Directions
Look through the entries below and return all lines including the word "طبيعة".

★ ★ ★ ★

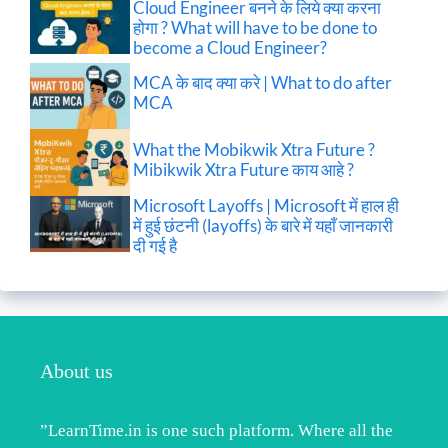
Cloud Engineer बनने के लिये क्या करना
होगा ? What will have to be done to
become a Cloud Engineer?
MCA के बाद क्या करे | What to do after
MCA
What the Mobikwik Xtra Future ?
Mibikwik Xtra Future काय आहे ?
Microsoft Layoffs | Microsoft में हाल ही
में हुई छंटनी (layoffs) के बारे में यहाँ जानकारी
दी गई है
About us
”LearnTime.in is one such platform. Where all the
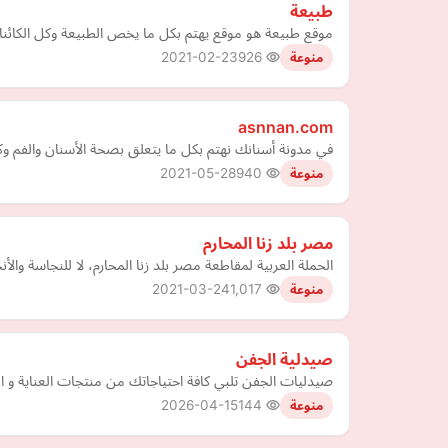
طبيعة
موقع طبيعة هو موقع يهتم بكل ما يخص الطبيعة وكل الكائنات
2021-02-23
926
منوعة
asnnan.com
في مدونة أسنانك نهتم بكل ما يتعلق بصحة الأسنان والفم وكذ
2021-05-28
940
منوعة
مصر بلد زنا المحارم
الحملة العربية لمقاطعة مصر بلد زنا المحارم، لا للنجاسة والأ
2021-03-24
1,017
منوعة
صيدلية الجفن
صيدليات الجفن تلبي كافة احتياجاتك من منتجات العناية و الجم
2026-04-15
144
منوعة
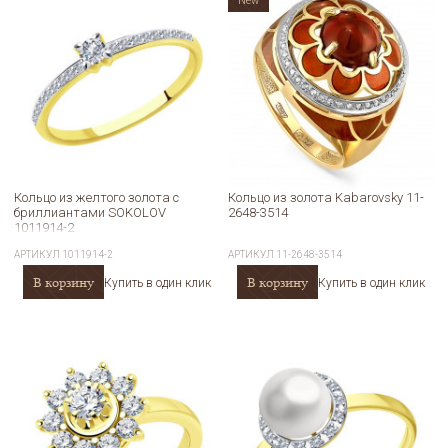
New
Кольцо из желтого золота с
Кольцо из золота Kabarovsky 11-
бриллиантами SOKOLOV
2648-3514
1011914-2
АРТИКУЛ
1011914-2
АРТИКУЛ
11-2648-3514
В корзину
В корзину
Купить в один клик
Купить в один клик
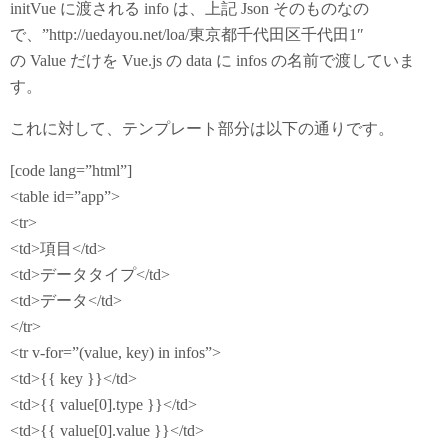
initVue に渡される info は、上記 Json そのものなの
で、”http://uedayou.net/loa/東京都千代田区千代田1″
の Value だけを Vue.js の data に infos の名前で渡していま
す。
これに対して、テンプレート部分は以下の通りです。
[code lang=”html”]
<table id=”app”>
<tr>
<td>項目</td>
<td>データタイプ</td>
<td>データ</td>
</tr>
<tr v-for=”(value, key) in infos”>
<td>{{ key }}</td>
<td>{{ value[0].type }}</td>
<td>{{ value[0].value }}</td>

★ ★ ★ ★

Answer area
طبيعة
موقع طبيعة هو موقع يهتم بكل ما يخص الطبيعة وكل الكائنات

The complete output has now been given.